DOCUMENT:
□ □ □ □ □

A:The conversation would go something like this and I can’t remember word for word because it is four years ago.  I don’t retain all those.  Like, he’s my mate.  We do our deal pretty much on a handshake.  The words would have gone, ‘Yep, I am happy with that but I ain’t signing your contract because I don’t sign contracts’. Much like that.  ‘My word is good’.”

  1. Understandably, his Honour did not accept Mr Brennan’s evidence on the question. He held:

[41]The plaintiff has its own credibility problems.  Mr Brennan’s evidence in relation to the delivery of the draft agreement to Mr Martinovic and the conversation with Mr Martinovic about the draft agreement, is implausible and inconsistent.  The draft agreement contains clauses onerous to Mr Martinovic, which, on any version, were not discussed at the lunch meeting.  I find it most improbable that, as asserted by Mr Brennan in evidence, Mr Martinovic read the draft agreement and expressed his agreement to the document.  Indeed, despite Mr Martinovic’s dishonest conduct in the course of this trial, I do accept generally his version of what transpired between Mr Brennan and him in relation to the draft agreement, although, I do accept that in the course of conversation with Mr Brennan, Mr Martinovic did express, ironically, that his word was his bond.”

□ □ □ □ □

TASKS:
1 > Answer these questions from the court excerpt, one per line:
(a) According to the speaker in the first paragraph, how long ago did the conversation take place?
(b) What did the judge find "most improbable"?
(c) What did the judge accept that Mr Martinovic said during his conversation with Mr Brennan?
2 > Sum up the court excerpt in two sentences.

□ □ □ □ □

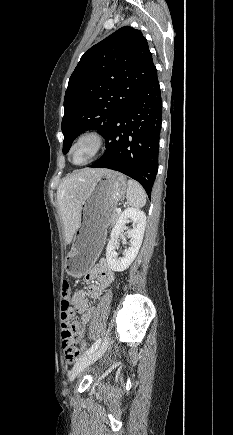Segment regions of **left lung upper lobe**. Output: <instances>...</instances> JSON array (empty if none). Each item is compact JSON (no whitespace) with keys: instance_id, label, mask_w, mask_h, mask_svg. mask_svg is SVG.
<instances>
[{"instance_id":"5c2ea615","label":"left lung upper lobe","mask_w":233,"mask_h":435,"mask_svg":"<svg viewBox=\"0 0 233 435\" xmlns=\"http://www.w3.org/2000/svg\"><path fill=\"white\" fill-rule=\"evenodd\" d=\"M155 70L146 38L130 26L118 29L86 51L65 93L63 153L85 130L97 129L105 138L116 117L141 92Z\"/></svg>"}]
</instances>
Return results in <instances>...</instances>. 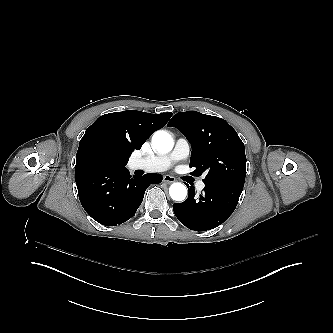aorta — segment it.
<instances>
[{
	"label": "aorta",
	"instance_id": "762f6f07",
	"mask_svg": "<svg viewBox=\"0 0 333 333\" xmlns=\"http://www.w3.org/2000/svg\"><path fill=\"white\" fill-rule=\"evenodd\" d=\"M171 135L164 130H157L152 136V146L159 153H168L173 148ZM169 195L176 201H183L187 195L186 186L179 182H174L169 187Z\"/></svg>",
	"mask_w": 333,
	"mask_h": 333
}]
</instances>
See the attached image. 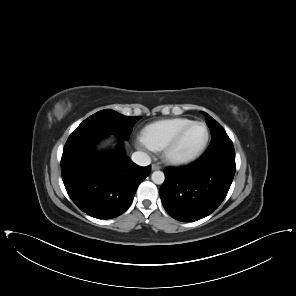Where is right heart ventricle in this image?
<instances>
[{
    "label": "right heart ventricle",
    "instance_id": "1",
    "mask_svg": "<svg viewBox=\"0 0 296 296\" xmlns=\"http://www.w3.org/2000/svg\"><path fill=\"white\" fill-rule=\"evenodd\" d=\"M191 121L188 118L159 120L146 126L142 137L153 149L160 150L179 129Z\"/></svg>",
    "mask_w": 296,
    "mask_h": 296
}]
</instances>
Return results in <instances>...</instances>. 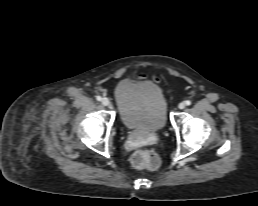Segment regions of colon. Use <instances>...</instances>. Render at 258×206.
Masks as SVG:
<instances>
[{
  "label": "colon",
  "instance_id": "5ec220e1",
  "mask_svg": "<svg viewBox=\"0 0 258 206\" xmlns=\"http://www.w3.org/2000/svg\"><path fill=\"white\" fill-rule=\"evenodd\" d=\"M132 163L137 168L153 169L159 164V157L152 149H139L133 154Z\"/></svg>",
  "mask_w": 258,
  "mask_h": 206
}]
</instances>
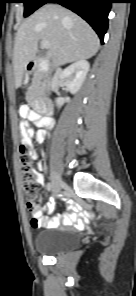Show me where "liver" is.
<instances>
[{
  "label": "liver",
  "instance_id": "liver-1",
  "mask_svg": "<svg viewBox=\"0 0 136 296\" xmlns=\"http://www.w3.org/2000/svg\"><path fill=\"white\" fill-rule=\"evenodd\" d=\"M39 40L50 43L47 55L57 66L89 59L100 47L97 34L81 17L61 5L46 4L17 31L13 54L16 88L22 83L28 63L38 52Z\"/></svg>",
  "mask_w": 136,
  "mask_h": 296
}]
</instances>
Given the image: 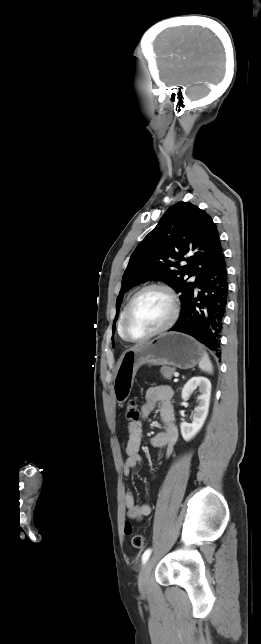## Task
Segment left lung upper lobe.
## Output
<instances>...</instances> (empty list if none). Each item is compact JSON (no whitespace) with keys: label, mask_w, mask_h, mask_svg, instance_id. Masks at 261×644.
Listing matches in <instances>:
<instances>
[{"label":"left lung upper lobe","mask_w":261,"mask_h":644,"mask_svg":"<svg viewBox=\"0 0 261 644\" xmlns=\"http://www.w3.org/2000/svg\"><path fill=\"white\" fill-rule=\"evenodd\" d=\"M222 252L216 225L205 211L189 202L171 206L133 252L122 278L117 311L128 289L145 280L161 279L181 293L182 312ZM183 260L187 265H180ZM185 275H196V279L187 282Z\"/></svg>","instance_id":"obj_1"}]
</instances>
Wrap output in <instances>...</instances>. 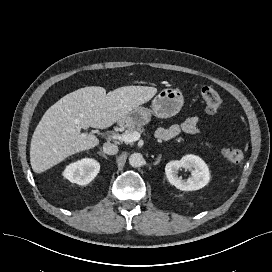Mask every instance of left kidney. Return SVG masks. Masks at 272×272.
Segmentation results:
<instances>
[{"instance_id":"1","label":"left kidney","mask_w":272,"mask_h":272,"mask_svg":"<svg viewBox=\"0 0 272 272\" xmlns=\"http://www.w3.org/2000/svg\"><path fill=\"white\" fill-rule=\"evenodd\" d=\"M180 168L189 169L192 177L182 179L178 176ZM165 174L170 184L183 191L199 190L206 186L210 180V173L206 163L198 156L188 154L181 160L170 161L165 166Z\"/></svg>"}]
</instances>
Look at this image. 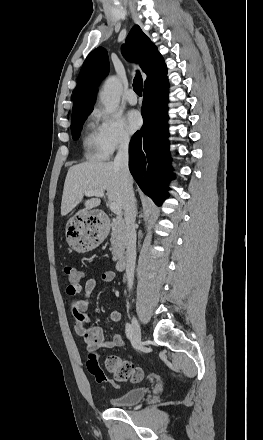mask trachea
Here are the masks:
<instances>
[{"mask_svg":"<svg viewBox=\"0 0 263 440\" xmlns=\"http://www.w3.org/2000/svg\"><path fill=\"white\" fill-rule=\"evenodd\" d=\"M133 89L137 95H139V96L142 95L143 80H142V77L139 72L136 74V76L133 80Z\"/></svg>","mask_w":263,"mask_h":440,"instance_id":"3493384b","label":"trachea"}]
</instances>
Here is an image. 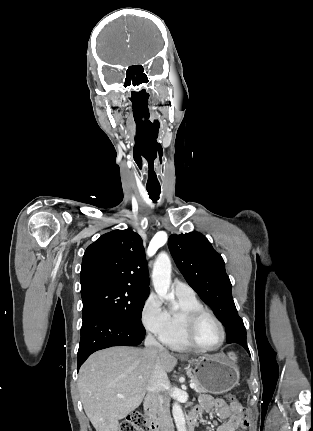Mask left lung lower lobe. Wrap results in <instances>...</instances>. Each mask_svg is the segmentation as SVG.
Listing matches in <instances>:
<instances>
[{"instance_id":"left-lung-lower-lobe-1","label":"left lung lower lobe","mask_w":313,"mask_h":431,"mask_svg":"<svg viewBox=\"0 0 313 431\" xmlns=\"http://www.w3.org/2000/svg\"><path fill=\"white\" fill-rule=\"evenodd\" d=\"M243 347L249 352V349L245 343H243Z\"/></svg>"}]
</instances>
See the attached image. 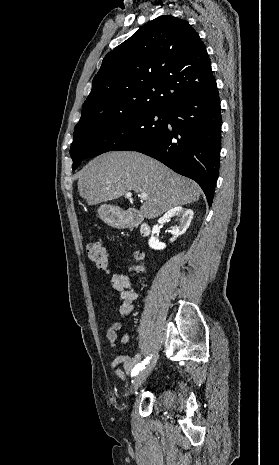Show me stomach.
Wrapping results in <instances>:
<instances>
[{"mask_svg": "<svg viewBox=\"0 0 279 465\" xmlns=\"http://www.w3.org/2000/svg\"><path fill=\"white\" fill-rule=\"evenodd\" d=\"M100 218L112 227L123 228L127 226L128 220L124 212L112 205H101L98 209Z\"/></svg>", "mask_w": 279, "mask_h": 465, "instance_id": "stomach-1", "label": "stomach"}]
</instances>
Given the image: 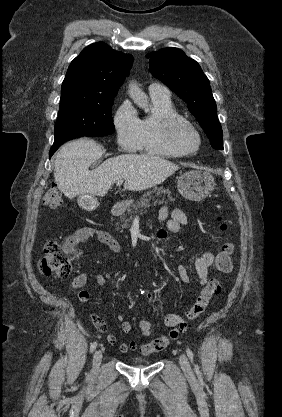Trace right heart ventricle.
<instances>
[{
  "mask_svg": "<svg viewBox=\"0 0 282 417\" xmlns=\"http://www.w3.org/2000/svg\"><path fill=\"white\" fill-rule=\"evenodd\" d=\"M152 111L143 117H138L141 133V148L158 155L176 156L165 142L164 137L158 130L159 118L163 114H177L170 99L152 97Z\"/></svg>",
  "mask_w": 282,
  "mask_h": 417,
  "instance_id": "1",
  "label": "right heart ventricle"
}]
</instances>
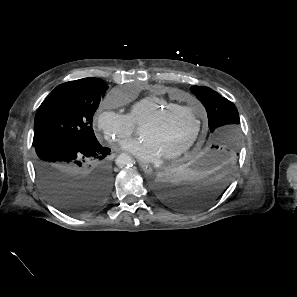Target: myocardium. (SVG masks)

□ □ □ □ □

WRITTEN ANSWERS:
1 >
(a) Four years ago.
(b) That Mr Martinovic read the draft agreement and expressed his agreement to the document, as Mr Brennan claimed.
(c) That his word was his bond.

2 > The judge did not accept Mr Brennan's evidence about delivering the draft agreement to Mr Martinovic and discussing it with him, calling it implausible and inconsistent and finding it most improbable that Mr Martinovic read and agreed to the document. Despite Mr Martinovic's dishonest conduct during the trial, the judge generally accepted his version of events, while also accepting that he said his word was his bond.